Admiral Mullen appeared before the Senate Armed Services Committee for his confirmation hearing heading towards a second two-year term, two days after the first session dedicated to the strategy. In his statement, the admiral refers to the strategy suggested by McChrystal and he adds that this “probably means more forces”.
When Obama heard about Mullen´s testimony, he let his staff know how unhappy he was knowing that Mullen was publicly endorsing McChrystal´s strategy. The admiral stated that “The Taliban insurgency grows in both size and complexity”, and that was why he was supporting a properly resourced, classically pursued counterinsurgency efforts. Had Mullen ignored what Obama said just two days earlier? Had the President not told everyone, including Mullen, that none of the options looked good, that they needed to challenge their assumptions, and they were going to have four or five long sessions for debate? What was the president´s principal military adviser doing, going public with his preventive conclusions?
At the meeting of the principal members of the National Security Council it was clear that they were furious. The generals and admirals are systematically playing him, boxing him.
Emmanuel commented that what was going on between the admiral and Petraeus was not right, that everyone had publicly supported the idea that more troops needed to be sent. The president didn´t even had a chance.
Morrell realized that Mullen could have ducked the controversy at his hearing by merely saying that his job was to be the principal military adviser to the president of the United States and secretary of the defence, and that he was to present his recommendations to them first in private before stating them publicly and that he didnt consider it to be proper to share them before the Committee.
Morrell thought this was all part of Mullen´s compulsion to communicate, to enhance the prominence and stature of his position. He had a Facebook page, a Twitter account, videos on YouTube and a Web site called “Travels with Mullen: Conversation with the Country”.
As he left the lobby, Mullen himself discovered that it was he who was the topic of a heated powwow.
Emmanuel and Donilon asked him: How are we supposed to deal with this? You did this, and what should we say?
Emmanuel added that this was going to be the lead storied in all the evening news.
Mullen was surprised. The White House knew in advance what he was going to say, but in his testimony he hadn´t given any specific numbers for troops. He was as fuzzy as he could be. But at his confirmation hearing he had to say the truth and the truth was that he was sharing the idea about the need for counterinsurgency. “That´s what I think”, he said. What was his alternative?
Donilon was wondering why Mullen had had to use the word ‘probably’, and why he hadn´t said ‘I don´t know’. That would have been better.
The headline on the Washington Post´s frontpage the next morning read: “Mullen: More Troops ‘Probably’ Needed”.
Obama summoned the retired General Collin Powell to a private meeting in the Oval Office on September 16. Powell had given Obama an important endorsement during his campaign.
Referring to Afghanistan, Powell told him that it wasn´t a one-time decision that was going to have consequences for the better part of his administration. He recommended: “Mr. President, don´t get pushed by the left to do nothing. Don´t get pushed by the right to do everything. You take your time and you figure it out.”
He also recommended not to get pushed by the media, to take his time, get all the information he needed to ensure that afterwards he was going to feel comfortable with his decision.

DATASET ->
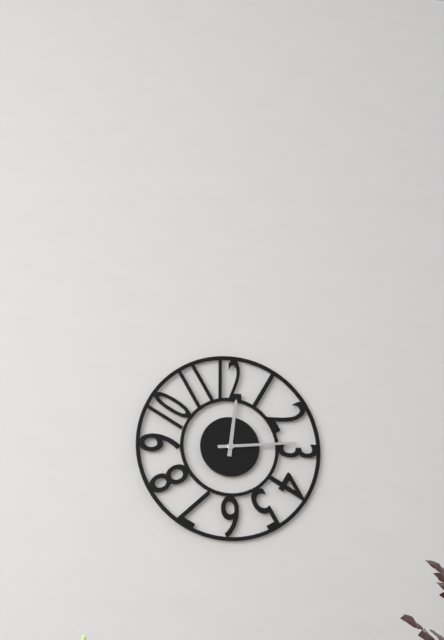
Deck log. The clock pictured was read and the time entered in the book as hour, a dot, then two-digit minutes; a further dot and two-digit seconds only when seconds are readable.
12.14
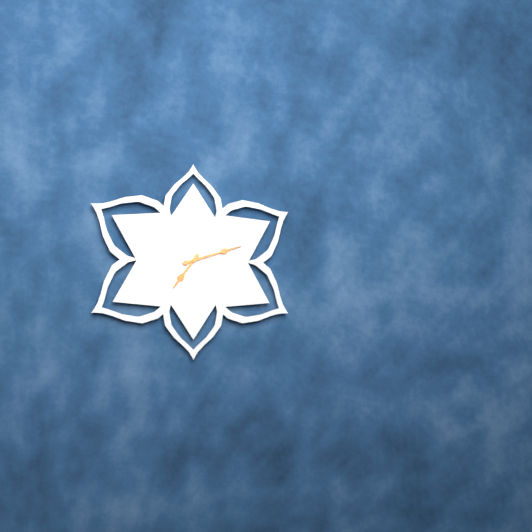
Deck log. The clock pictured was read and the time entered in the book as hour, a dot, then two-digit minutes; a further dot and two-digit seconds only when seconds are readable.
7.12
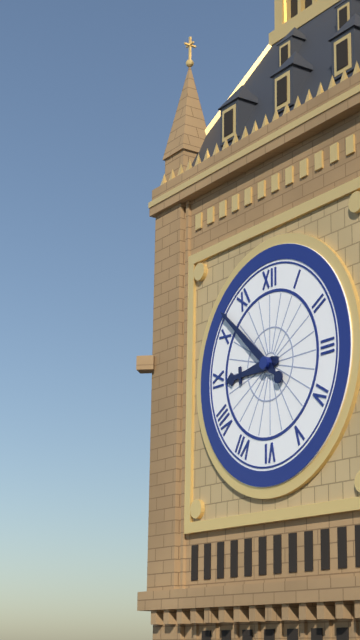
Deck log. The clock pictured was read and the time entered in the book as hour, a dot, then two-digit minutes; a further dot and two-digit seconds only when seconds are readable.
8.52
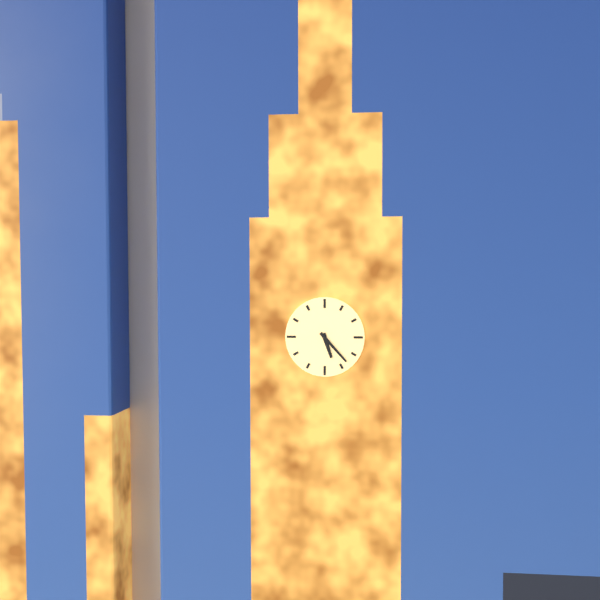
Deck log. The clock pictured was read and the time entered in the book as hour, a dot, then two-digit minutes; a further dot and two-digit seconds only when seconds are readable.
5.23
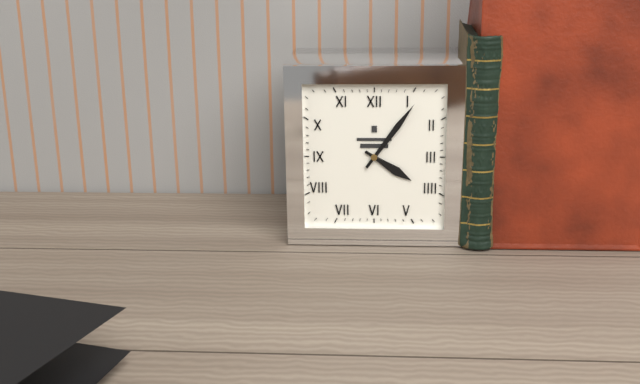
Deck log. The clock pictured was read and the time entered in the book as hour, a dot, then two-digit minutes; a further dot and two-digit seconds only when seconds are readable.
4.06
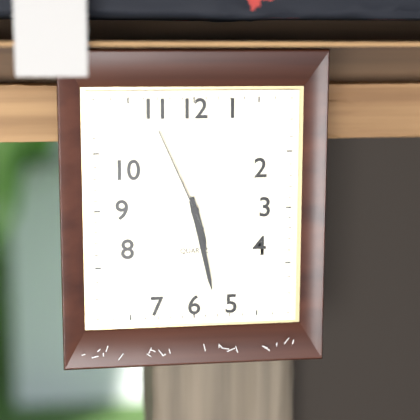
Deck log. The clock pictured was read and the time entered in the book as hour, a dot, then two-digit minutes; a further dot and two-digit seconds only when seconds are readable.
5.28.56
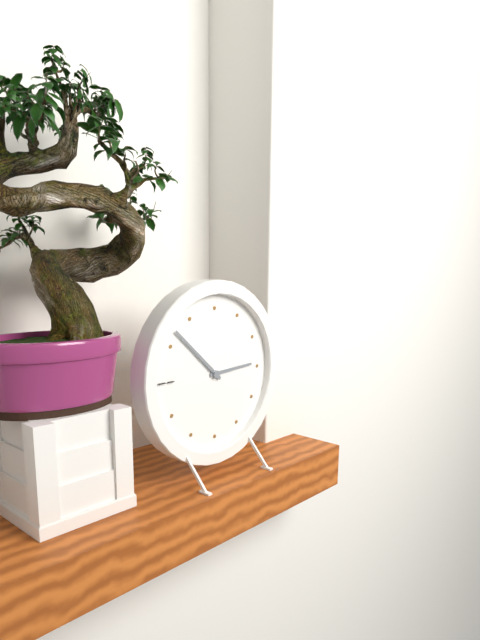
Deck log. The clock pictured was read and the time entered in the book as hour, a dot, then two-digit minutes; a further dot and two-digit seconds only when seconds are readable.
2.52
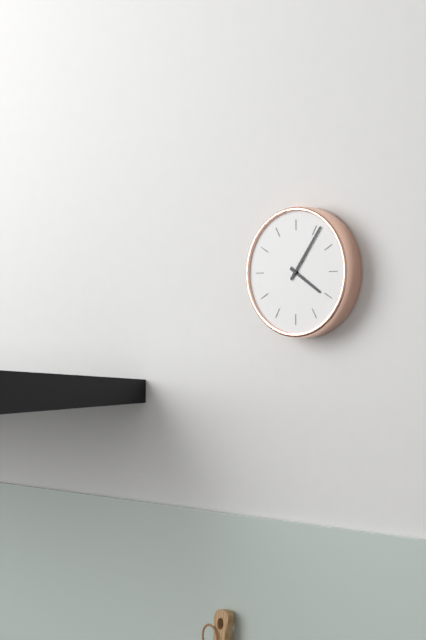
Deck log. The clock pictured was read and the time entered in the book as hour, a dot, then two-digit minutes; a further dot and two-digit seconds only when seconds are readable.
4.06
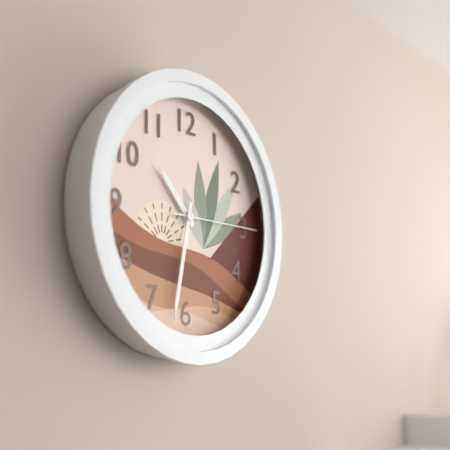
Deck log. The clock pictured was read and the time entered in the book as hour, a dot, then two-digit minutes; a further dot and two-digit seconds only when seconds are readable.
10.32.15
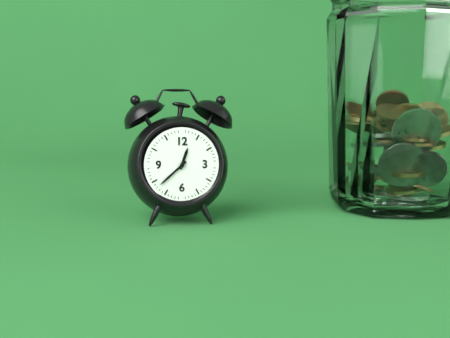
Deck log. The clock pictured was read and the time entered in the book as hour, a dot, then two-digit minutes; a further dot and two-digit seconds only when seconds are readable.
12.38
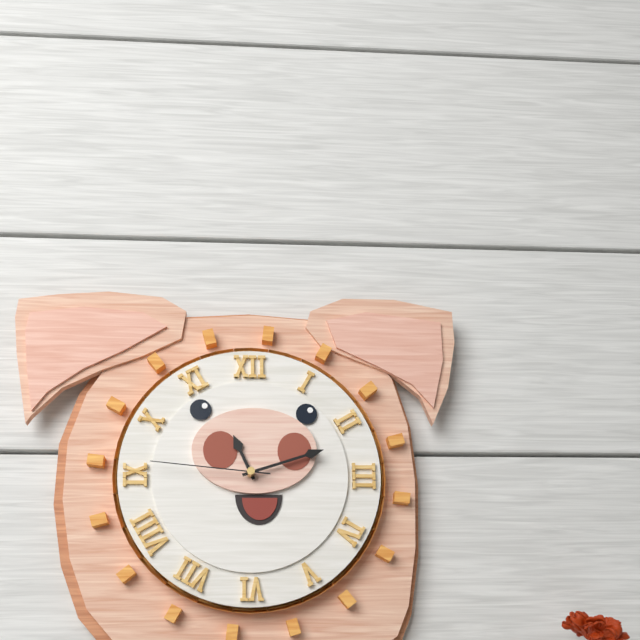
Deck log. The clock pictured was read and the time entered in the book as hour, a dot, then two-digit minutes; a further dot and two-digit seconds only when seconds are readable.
11.12.46
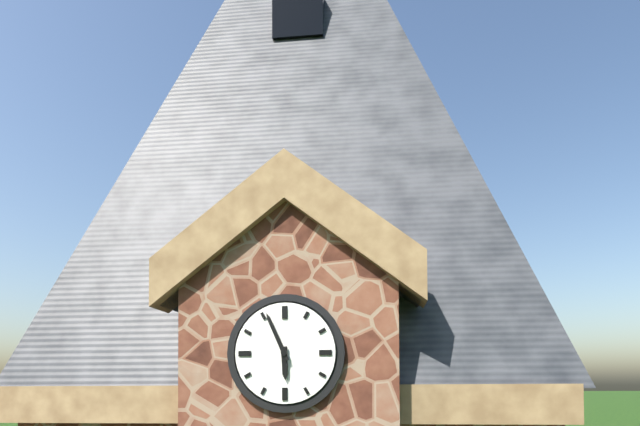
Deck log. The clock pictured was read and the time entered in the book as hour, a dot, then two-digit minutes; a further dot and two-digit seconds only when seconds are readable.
5.56
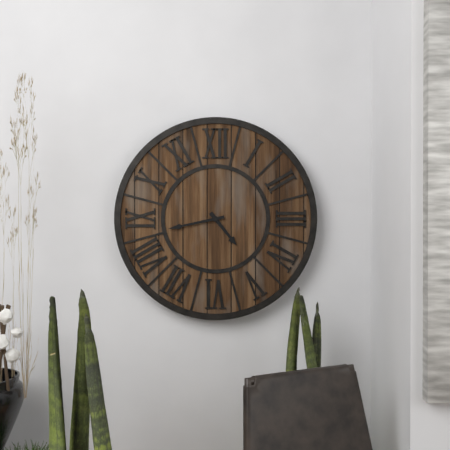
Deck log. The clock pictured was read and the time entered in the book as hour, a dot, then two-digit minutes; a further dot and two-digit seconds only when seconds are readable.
4.43
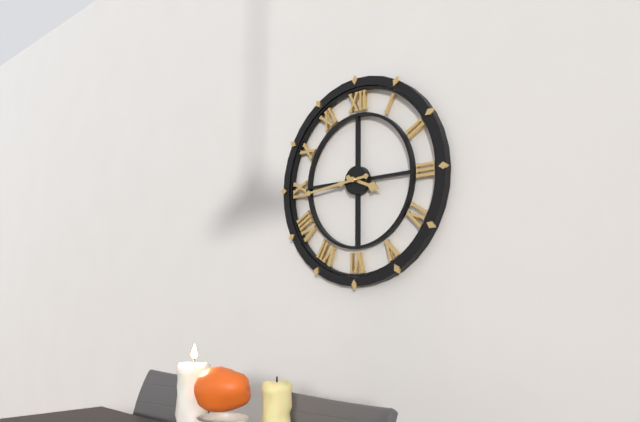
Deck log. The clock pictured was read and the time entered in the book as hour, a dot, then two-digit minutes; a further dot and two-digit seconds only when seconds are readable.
3.44
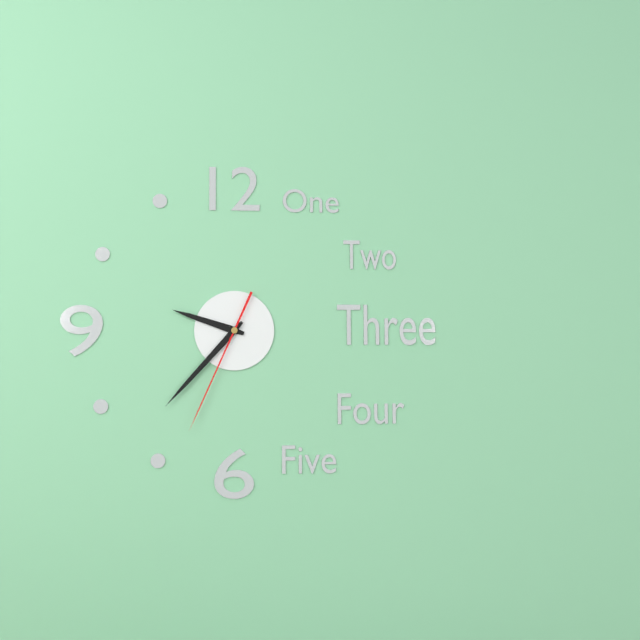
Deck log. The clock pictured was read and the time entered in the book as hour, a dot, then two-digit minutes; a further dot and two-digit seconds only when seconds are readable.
9.37.34
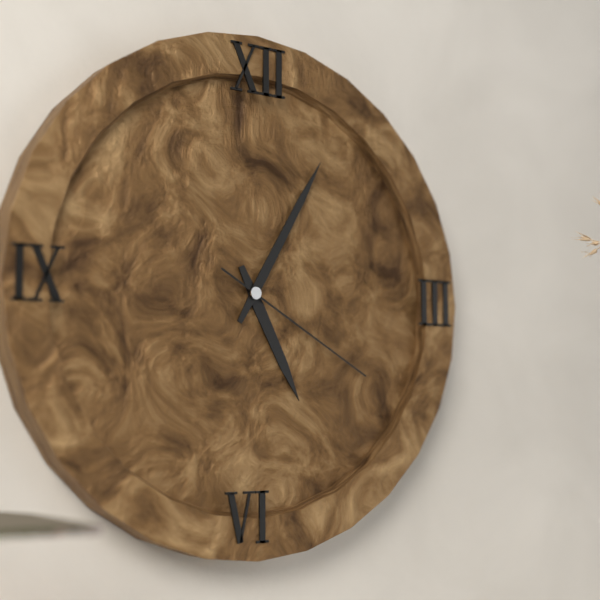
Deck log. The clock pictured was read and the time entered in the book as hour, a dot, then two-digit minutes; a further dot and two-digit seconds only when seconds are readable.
5.05.20
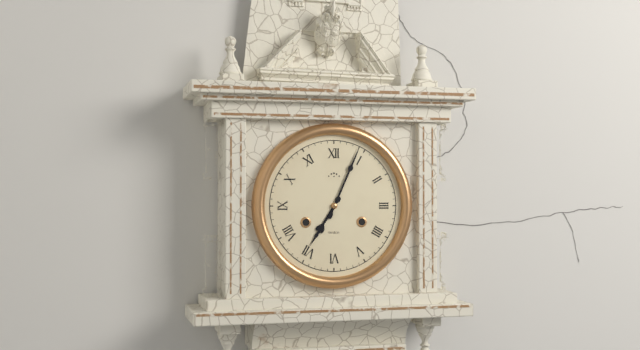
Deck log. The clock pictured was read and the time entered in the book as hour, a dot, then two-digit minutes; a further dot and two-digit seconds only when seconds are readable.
7.04
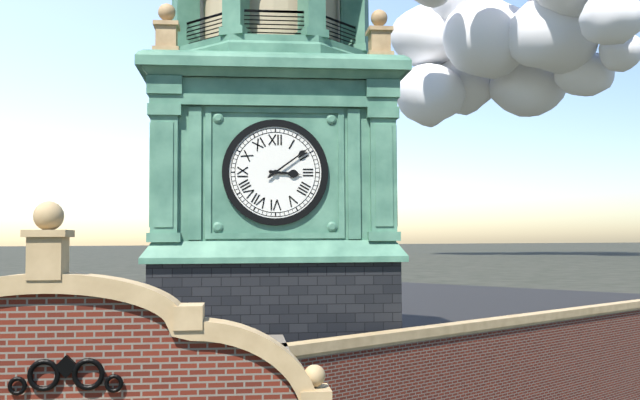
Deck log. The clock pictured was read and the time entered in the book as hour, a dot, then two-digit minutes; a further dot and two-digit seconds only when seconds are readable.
3.09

WHAT THE TASK REQUIRES ->
List each online outlet the excerpted text says Mullen had.

ANSWER TO THIS TASK ->
- A Facebook page
- A Twitter account
- Videos on YouTube
- A Web site called "Travels with Mullen: Conversation with the Country"